• **TEKS BACAAN**
Senin, 28 November 2016

Mendambakan Air, Warga Sukutokan Bikin Ritual Adat

Senin (28/11/2016), di desa Sukutokan Kecamatan Kelubagolit Kabupaten Flores Timur berlangsung Upacara Adat untuk mendukung pengeboran sumur air tanah. Ritual adat tersebut dilakukan oleh tokoh adat dari suku Maharia, Suku Lamatwelu dan Suku Lamatokan. Ketiga simpul ini adalah kekuatan kultural kampung halaman selain suku-suku seperti Bahy, Lamawuran, Lewokeleng, Lamapaha, Tuawolo, Lamablawa dan suku-suku lain yang mendiami desa Sukutokan.
Ritual Adat ini dilakukan sebagai tanda penghormatan terhadap Tuhan dan Leluhur serta alam yang menyediakan air di perut bumi. Tradisi ini sudah turun temurun dan sangat sakral sehingga wajib dilaksanakan.
Tokoh adat dari Suku Maharia, Mathias Kopong Sili sekaligus sebagai pemilik tanah ulayat tepat di titik pengeboran mengatakan, Sukutokan saat ini sangat kesulitan air bersih. Oleh karena itu dirinya tidak sedikitpun menolak jika lahannya diminta untuk dihibahkan kepada pemerintah sebagai lokasi pengadaan sumur bor bantuan Dinas Pertambangan dan Energi Provinsi Nusa Tenggara Timur.

“Saya atas nama para leluhur Maharia dan seluruh saudara-saudaraku dengan iklas membuka tangan sambil memohon sekiranya Tuhan dan Leluhur Lewotana memberikan jalan yang lapang agar pengeboran ini mendapatkan sumber air yang banyak untuk memenuhi kebutuhan seluruh masyarakat desa Sukutokan. Sebagai tokoh adat di tanah yang keramat ini, saya ajak kita semua untuk mengikuti tata cara ritual adat yang ada, dengan penuh hikmat dan sungguh-sungguh sehingga perjuangan bisa mencapai tujuan bersama,” ujar Ama Tias.

• **ENTRI DATA**
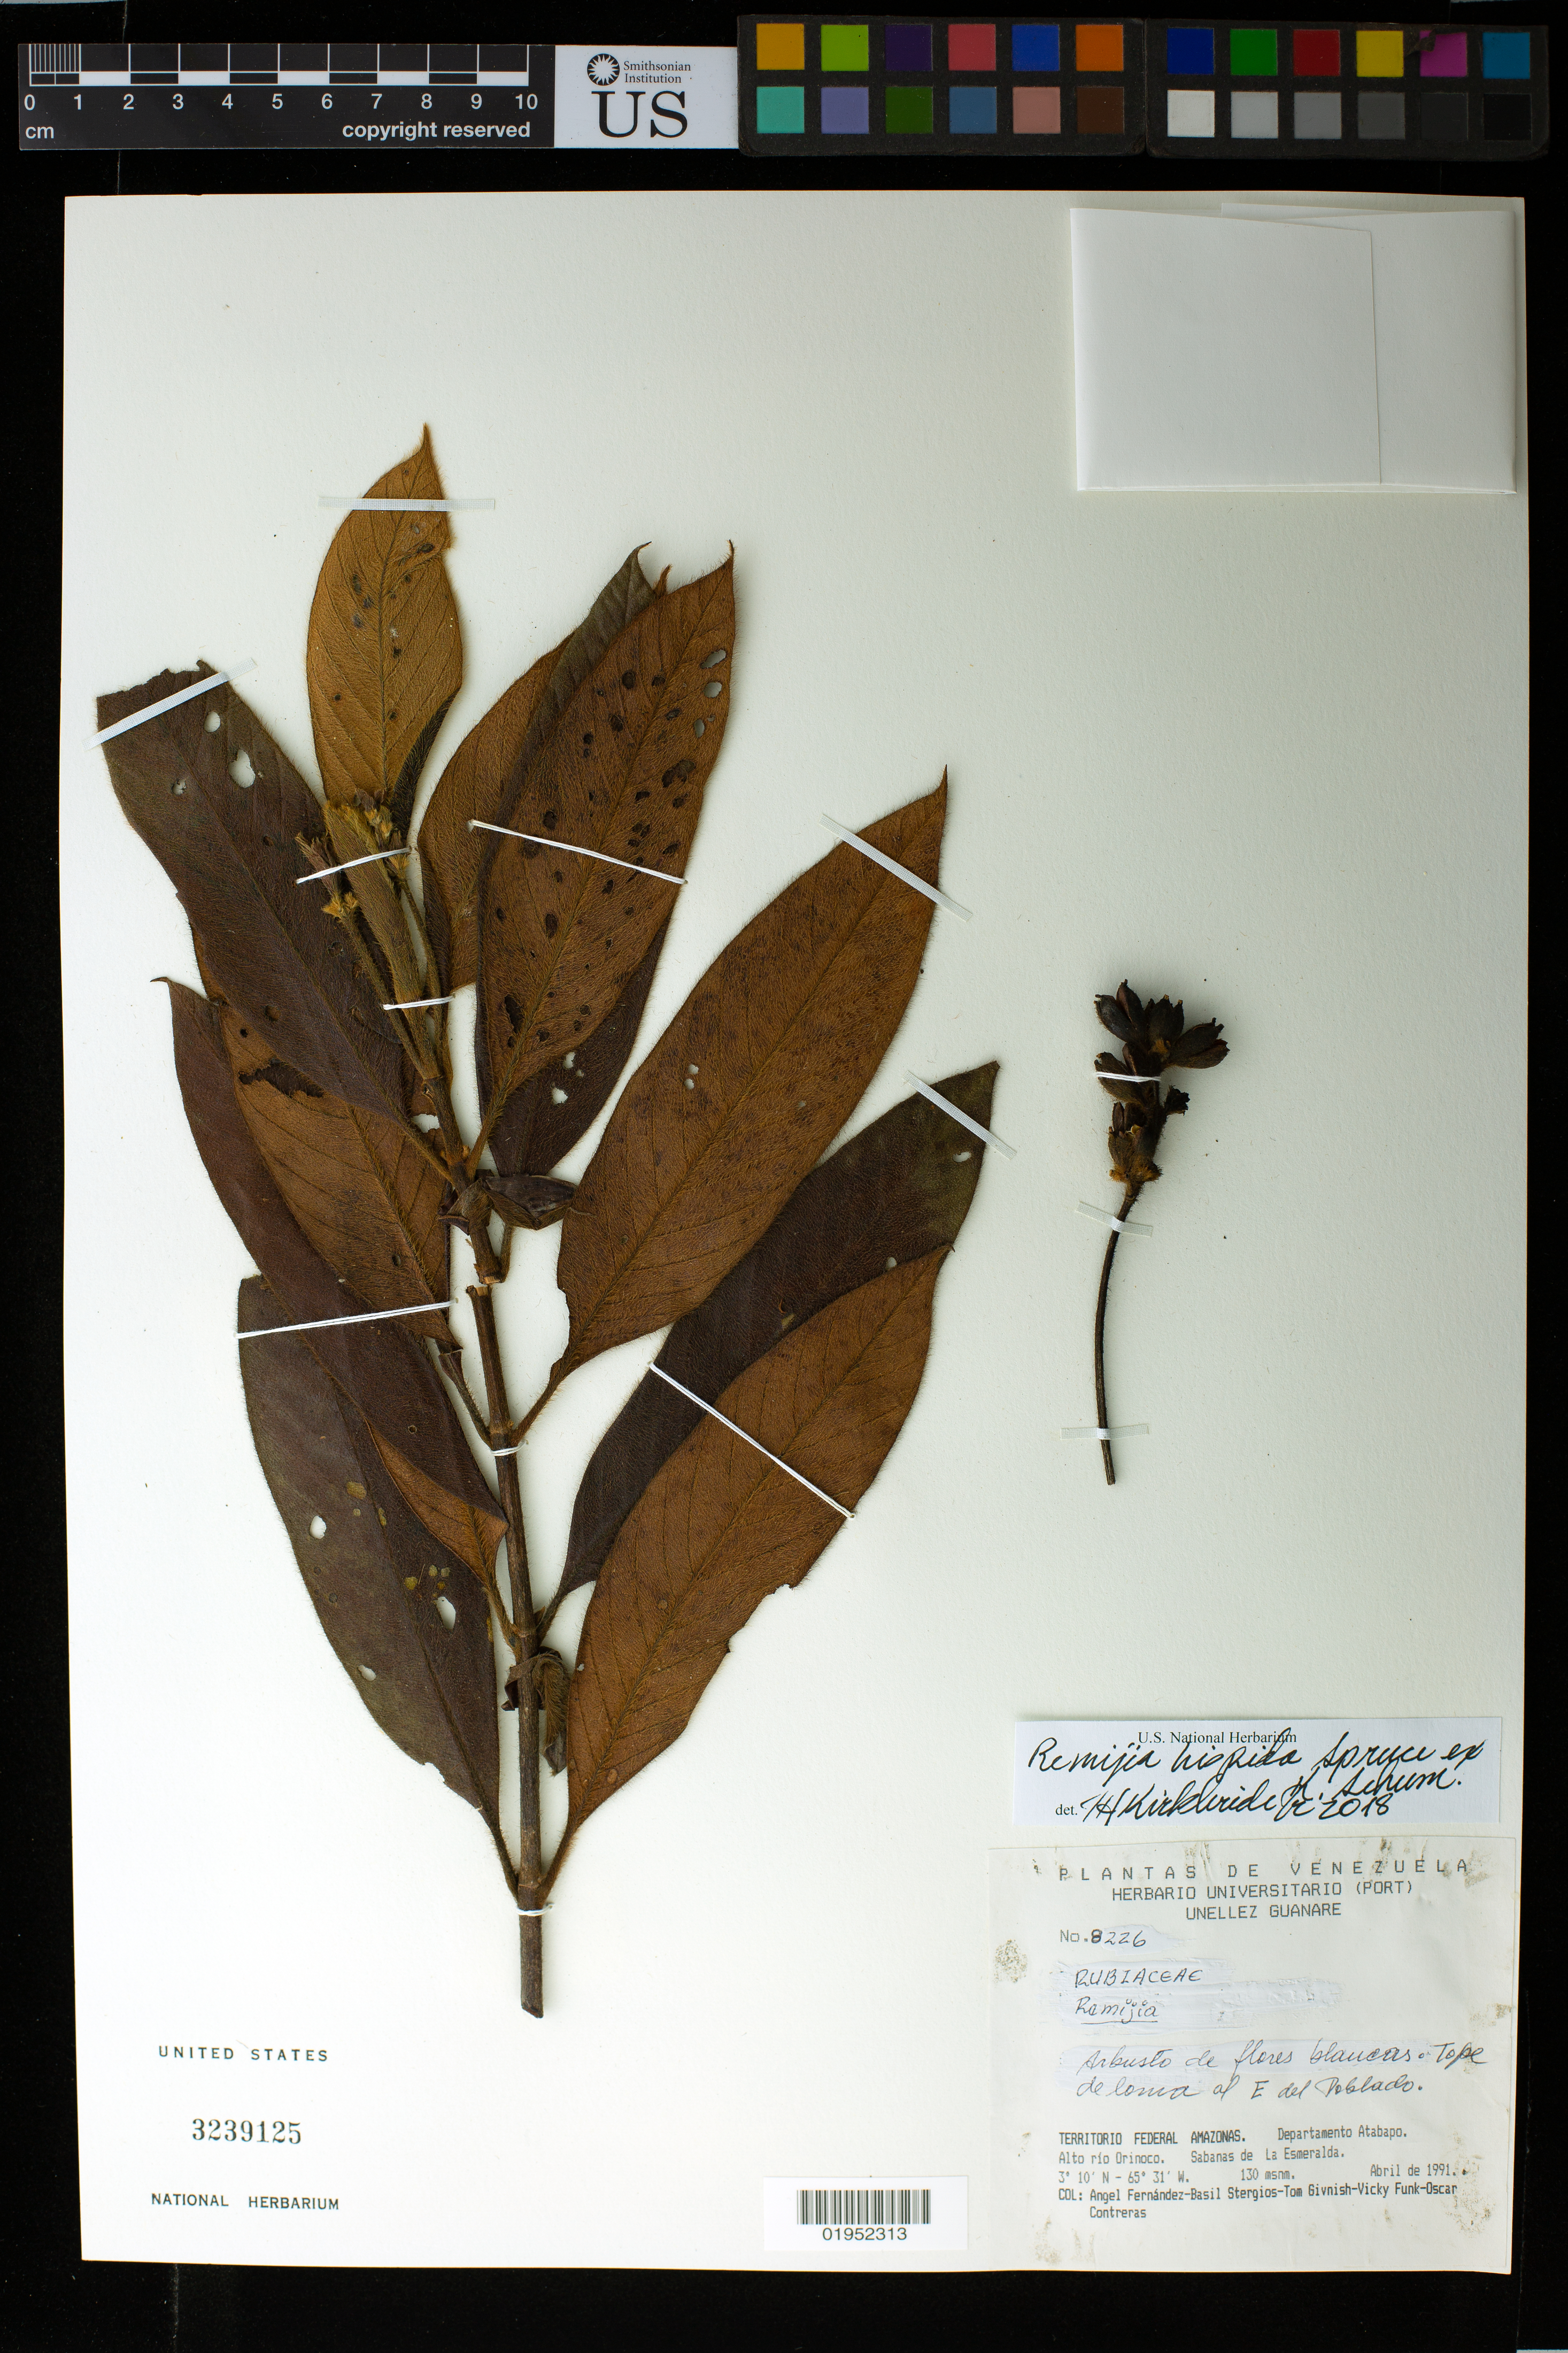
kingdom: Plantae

==

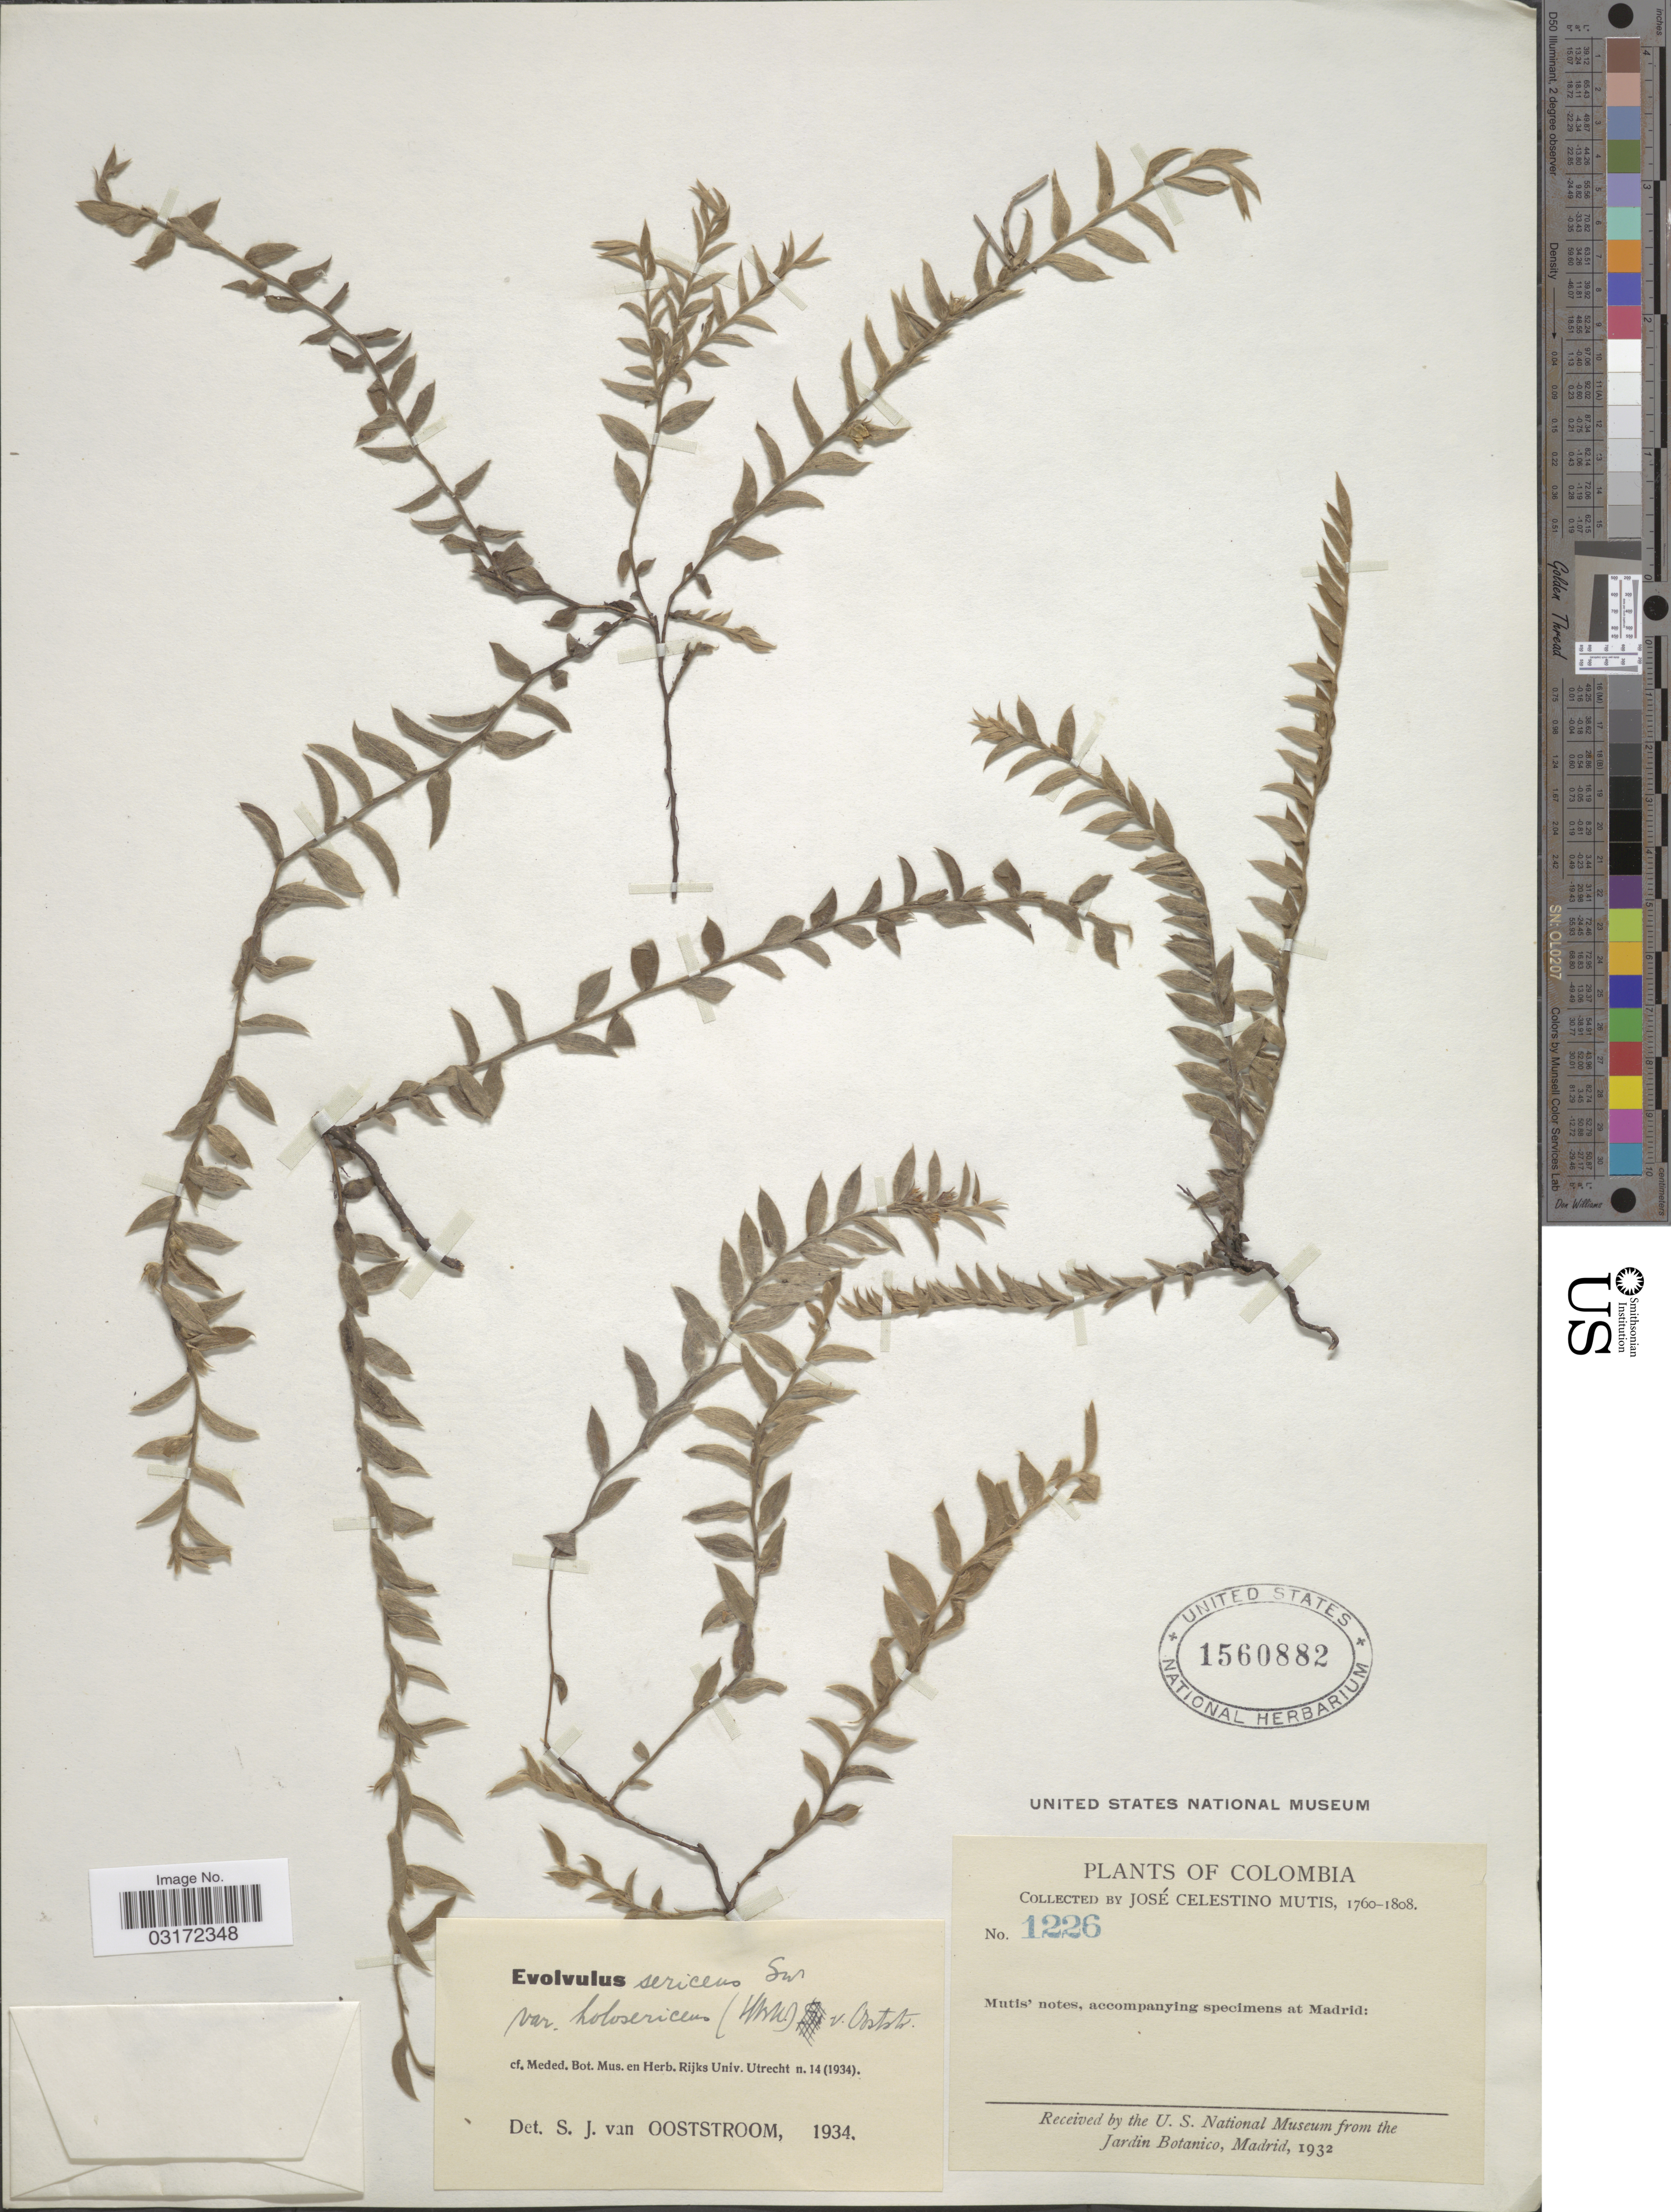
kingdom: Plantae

• **SOAL LATIHAN**
A: Bagaimana paragraf yang diawali "Tokoh adat dari Suku Maharia" dalam teks tentang ritual adat Sukutokan dapat ditulis lebih ringkas tanpa menghilangkan fakta utamanya?
B: Bisakah Anda menuliskan kembali dengan persis bagian teks tentang ritual adat Sukutokan antara "Senin (28/11/2016), di" dan "sehingga wajib dilaksanakan.", termasuk kedua batas tersebut?

• **KUNCI JAWABAN**
A: Mathias Kopong Sili, tokoh adat Suku Maharia sekaligus pemilik tanah ulayat di titik pengeboran, menyatakan bahwa Sukutokan kini sangat kesulitan air bersih. Karena itu, ia sama sekali tidak menolak menghibahkan lahannya kepada pemerintah sebagai lokasi sumur bor bantuan Dinas Pertambangan dan Energi Provinsi Nusa Tenggara Timur.

B:
Senin (28/11/2016), di desa Sukutokan Kecamatan Kelubagolit Kabupaten Flores Timur berlangsung Upacara Adat untuk mendukung pengeboran sumur air tanah. Ritual adat tersebut dilakukan oleh tokoh adat dari suku Maharia, Suku Lamatwelu dan Suku Lamatokan. Ketiga simpul ini adalah kekuatan kultural kampung halaman selain suku-suku seperti Bahy, Lamawuran, Lewokeleng, Lamapaha, Tuawolo, Lamablawa dan suku-suku lain yang mendiami desa Sukutokan.
Ritual Adat ini dilakukan sebagai tanda penghormatan terhadap Tuhan dan Leluhur serta alam yang menyediakan air di perut bumi. Tradisi ini sudah turun temurun dan sangat sakral sehingga wajib dilaksanakan.